Safety audits in any organization—especially those where personnel deal with complicated, potentially dangerous assets—are crucial. Yet many companies still choose to go over them quickly and inefficiently to simply “be done with them.”
An effective way to get away from this line of thought is to start using checklists. Here’s five reasons why.
1. Checklists allow for easier audits.
Safety-audit checklists allow you to conduct a much-easier examination of all potential hazards in the workplace. That way, your personnel will know what type of corrective actions you need to take to fix potential problems. Without checklists, personnel usually spend more time performing audits—but find less problems that need to be fixed.
2. With checklists in place, personnel won’t omit specific important tasks.
Safety audits are repetitive in nature because they’re designed for your personnel to properly inspect every aspect of a specific asset or process. However, people can get sloppy with repetitive tasks—for example, omitting key items and steps in safety audits because the auditors have become so used to their regular process that they easily let their mind wander. Checklists keep them focused.
3. Checklists keep personnel organized.
Well-designed safety-audit checklists have specific guidelines that must be followed. This structure help personnel stay organized in conducting the audit and planning their time.
4. Checklists provide accountability.
Using checklists for safety audits—in checklist books, or as part of an auditing software program that helps with planning, scheduling, sharing results, and analyzing the audit data—means that there’s always a record of which actions were performed. Due to this, your personnel will have a greater sense of accountability than if there was no way to prove slipshod auditing.

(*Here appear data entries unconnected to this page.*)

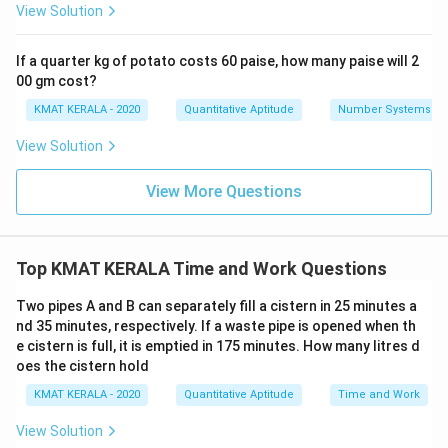
View Solution
If a quarter kg of potato costs 60 paise, how many paise will 2
00 gm cost?
KMAT KERALA - 2020
Quantitative Aptitude
Number Systems
View Solution
View More Questions
Top KMAT KERALA Time and Work Questions
Two pipes A and B can separately fill a cistern in 25 minutes a
nd 35 minutes, respectively. If a waste pipe is opened when th
e cistern is full, it is emptied in 175 minutes. How many litres d
oes the cistern hold
KMAT KERALA - 2020
Quantitative Aptitude
Time and Work
View Solution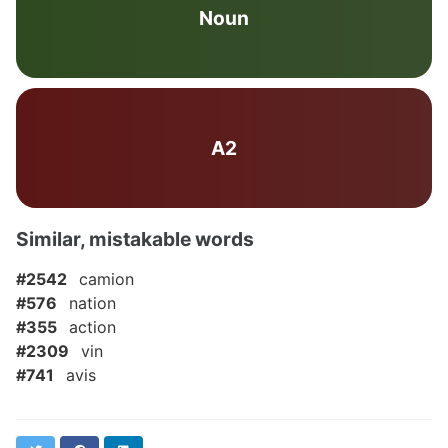
Noun
A2
Similar, mistakable words
#2542
camion
#576
nation
#355
action
#2309
vin
#741
avis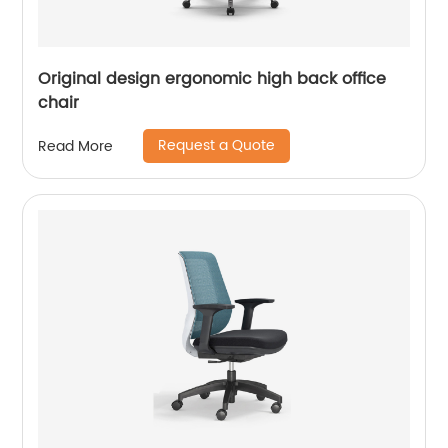
Original design ergonomic high back office
chair
Request a Quote
Read More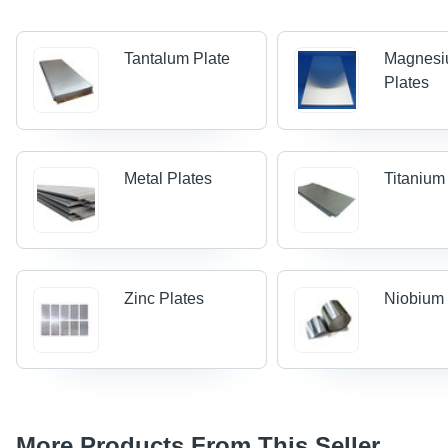
Tantalum Plate
Magnes
Plates
Metal Plates
Titanium
Zinc Plates
Niobium 
More Products From This Seller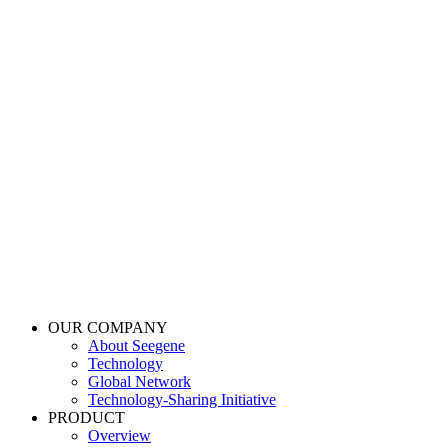
OUR COMPANY
About Seegene
Technology
Global Network
Technology-Sharing Initiative
PRODUCT
Overview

5. Checklists give personnel a sense of security.
Because checklists are powerful tools to ensure safety audits are performed thoroughly, most personnel working with the assets and processes involved will feel confident in their safety. This confidence typically leads to greater worker satisfaction, which in turn usually leads to greater productivity.
With checklists in place, it will be difficult for anyone in your organization not to take safety audits seriously—inspiring personnel who conduct safety audits to do so with close attention and an appreciation of the importance of what they’re doing.